ROMANIA - Dorin Ştefan is surely one of Romania's most popular architects. Although he can look back on a career spanning over twenty years and has been working on large-scale architecture for some time, an aura of youth and alternative thinking surrounds him. That image is probably due to the fact that he is still willing to take risks and even to produce failures, rather than take the commonly accepted paths, like the new-found traditionalism or comfortable neo-modernism that shape most of today's architectural production in Romania. He runs the DSBA practice together with his wife, architect Anda Ştefan.
Dorin Ştefan was born in 1950 and graduated from the Ion Mincu Architecture Institute in 1975 (PhD in 1999). He is now a professor at the same school, as well as a practising architect. He started his office, DSBA, in 1990.

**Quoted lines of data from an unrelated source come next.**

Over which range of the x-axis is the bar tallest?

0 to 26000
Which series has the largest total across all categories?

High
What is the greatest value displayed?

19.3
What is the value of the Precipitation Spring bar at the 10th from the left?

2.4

Ştefan Ghenciulescu: I remember that some time ago you told me that you weren't afraid of fashions in architecture; moreover, you thought that fashion was a way of reinventing and adjusting to changing reality.
Dorin Ştefan: Yes, indeed. Fashion sometimes has a negative connotation and many regard it as a marginal phenomenon of 'Culture'. However, to me, fashion is an extraordinary stimulus in culture; it often triggers the avant-garde. In essence, fashion is a sensitive and rapid reaction to social and cultural changes. Fashion (not only in clothes) would not be efficient if it did not stimulate and find its resources inside society.

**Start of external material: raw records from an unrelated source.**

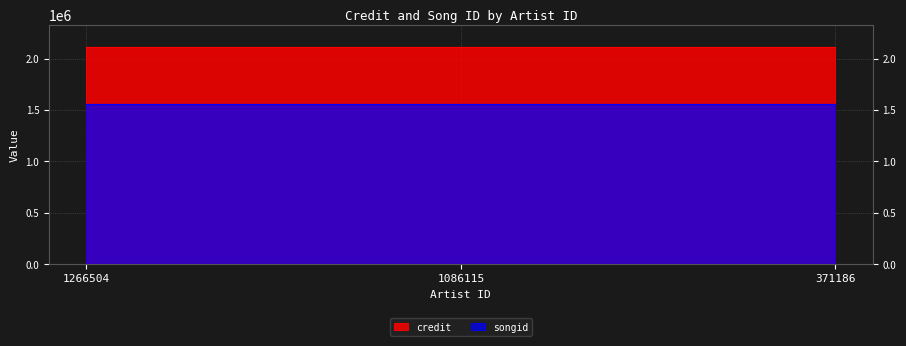

What is the highest value of the credit series?

2113511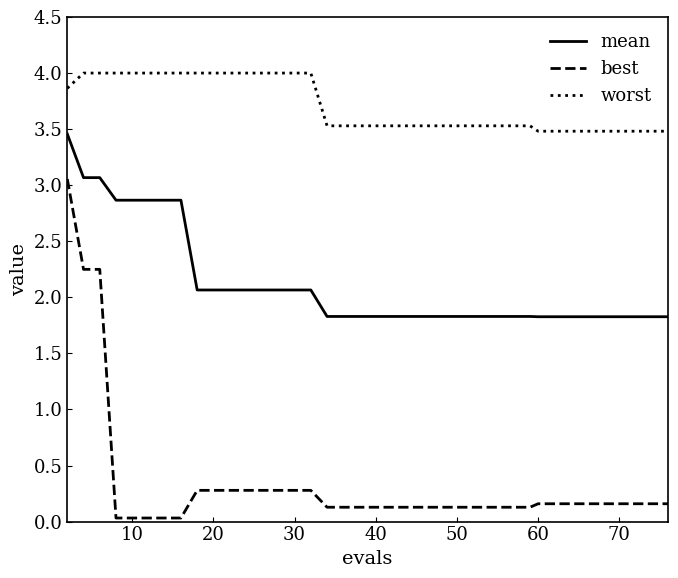

True or false: mean and best intersect in this chart.

False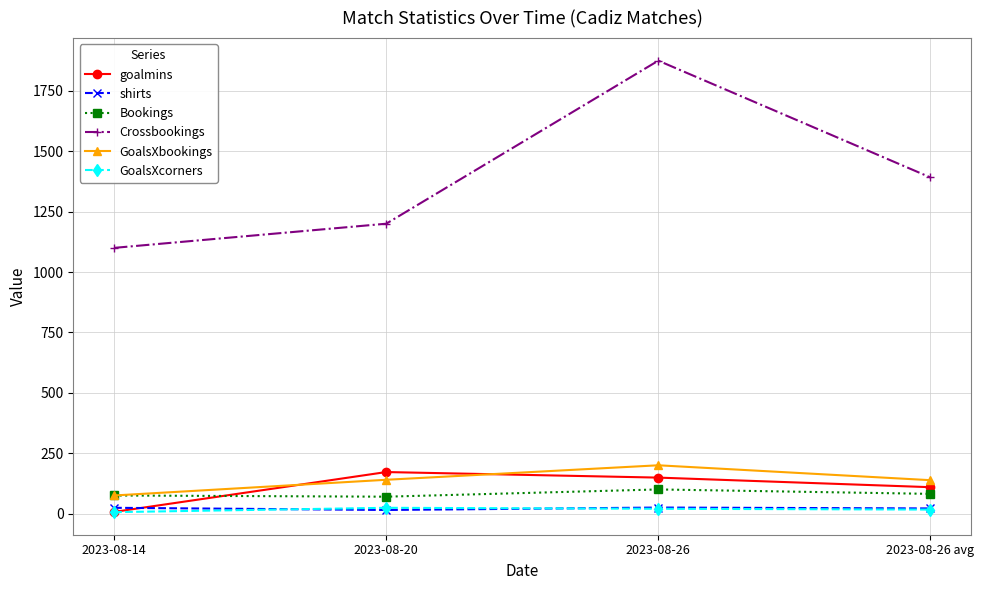

What is the value of the GoalsXcorners point at the 1st from the left?

6.0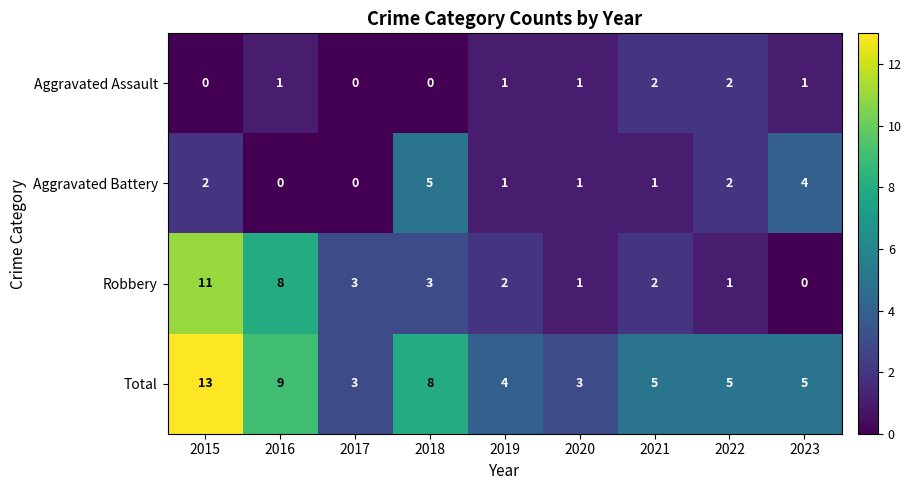

What is the difference between the highest and lowest values at 2022?

4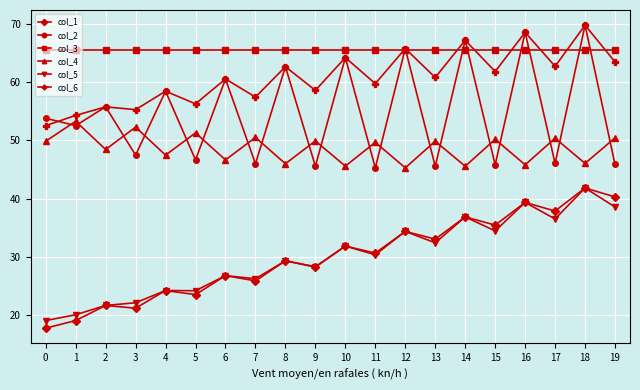

Which series has the largest total across all categories?

col_3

ŞG: When you look back over your career, don't you ever find terrible contradictions between old and recent work?
DŞ: No, never, because I have never been attached to, say, postmodernism, to that utterly affirmative return to the traditional vocabulary. This is also related to the Romanian context: it may have been Romania's misfortune, Bucharest's in particular, to know the postmodernist style only through the despicable products of the Ceauşescu era. All I was saying was that I like fashion and am alert to it. However, I never adopt it immediately. Between fashion and my own work there is an interface, a filter that excludes the ephemeral. This is chiefly possible because of the gradual progression from design to the building itself, which allows for reflection on and maturation of initial ideas.